** Opening Document passage block **

So serializeCAS just writes those bytes to an OutputStream. It's like a memory
dump, basically. The recipient may have to do byte-swapping, depending on the
CPU. I see why this works so well with C++.
In my case, I want to send the CAS data to another Java process that isn't
running UIMA. So I don't want to load the UIMA classes or re-constitute the
CAS. I need a self-describing data format so that the recipient can interpret
the data without UIMA.
XMI would work, but I worry about performance in a large cluster (both CPU
usage to generate/parse, and also network bandwidth).
I did try the binary XML standard, EXI. I tried the open-source
implementation, EXIficient, from Siemens. See http://exificient.sourceforge.net
This plugged into XmiCasSerializer pretty easily, and after fixing a few null-
pointer exceptions in EXIficient, I got some output. This turned out to be 30%
the size of the XML file for my small test (1029 bytes vs. 3396). I haven't
measured performance yet.

** Closing Document passage block **
** Opening Supplied material block **

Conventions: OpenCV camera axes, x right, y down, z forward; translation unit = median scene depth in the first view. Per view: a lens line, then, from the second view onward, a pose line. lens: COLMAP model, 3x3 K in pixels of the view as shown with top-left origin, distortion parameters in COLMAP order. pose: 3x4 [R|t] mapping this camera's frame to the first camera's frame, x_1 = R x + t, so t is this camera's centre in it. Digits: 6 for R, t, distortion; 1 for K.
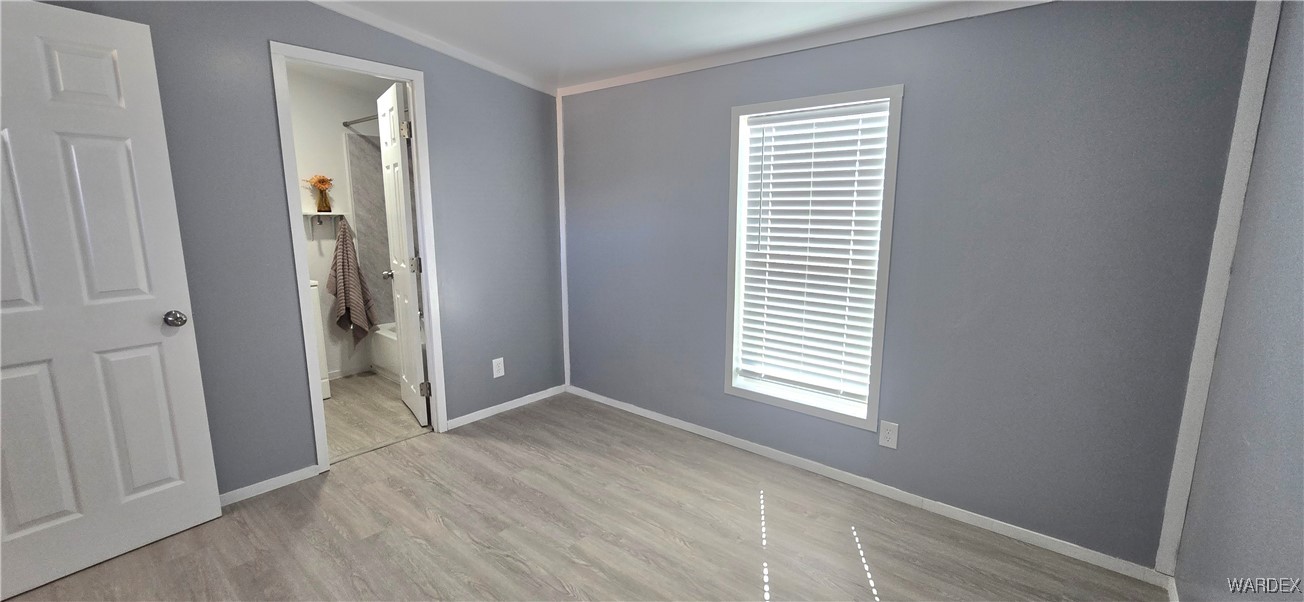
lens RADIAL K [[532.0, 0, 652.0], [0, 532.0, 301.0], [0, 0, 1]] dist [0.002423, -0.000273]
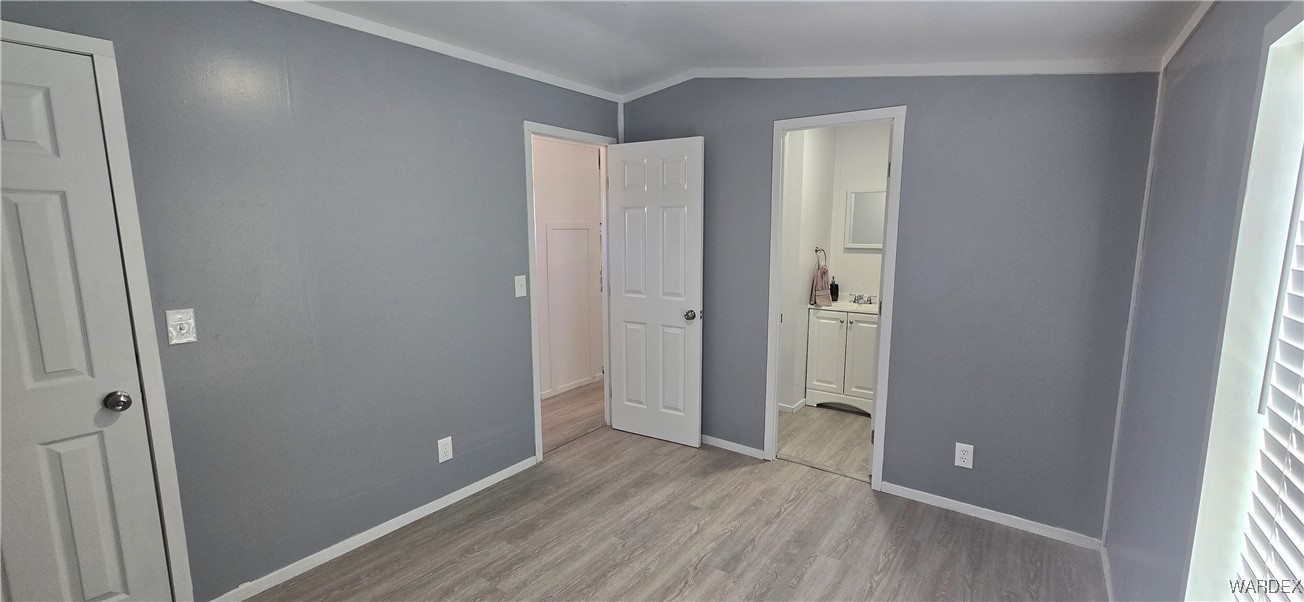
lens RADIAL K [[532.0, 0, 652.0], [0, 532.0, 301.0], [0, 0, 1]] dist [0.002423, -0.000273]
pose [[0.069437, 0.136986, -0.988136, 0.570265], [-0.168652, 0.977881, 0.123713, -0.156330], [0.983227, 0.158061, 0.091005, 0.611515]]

** Closing Supplied material block **

**Using the information**
1. In the UIMA serialization post, how many bytes did the EXIficient output take for the small test?
2. Please render this sentence from the UIMA serialization post into Spanish: "The recipient may have to do byte-swapping, depending on the CPU."
3. Carry on the UIMA serialization post with a few more sentences, starting right after its final line.
The material can be left aside for this work.

**Results in order**
1. 1029 bytes

2. Es posible que el receptor tenga que intercambiar el orden de los bytes, según la CPU.

3.
Here's what I did to plug EXIficient in:
EXIFactory exiFactory = DefaultEXIFactory.newInstance();
exiFactory.setCodingMode(CodingMode.COMPRESSION);
EXIResult exiResult = new EXIResult(outputStream, exiFactory);
ContentHandler handler = exiResult.getHandler();
XmiCasSerializer serializer = new XmiCasSerializer(jcas.getTypeSystem
());
serializer.serialize(jcas.getCas(), handler);
I haven't tried to actually read the file, so I don't know that the data is
correct yet.
I've submitted a patch to the EXIficient project for the null pointer
exceptions.
More testing is required, but it looks pretty good so far. If it doesn't work,
I would have to try to do something similar with java.io.DataOutputStream,
which seems like a lot of work--basically implementing something similar to EXI.
Any thoughts on going in this direction (EXI)? Can you think of any
alternatives (where the recipient is Java, but not running UIMA)?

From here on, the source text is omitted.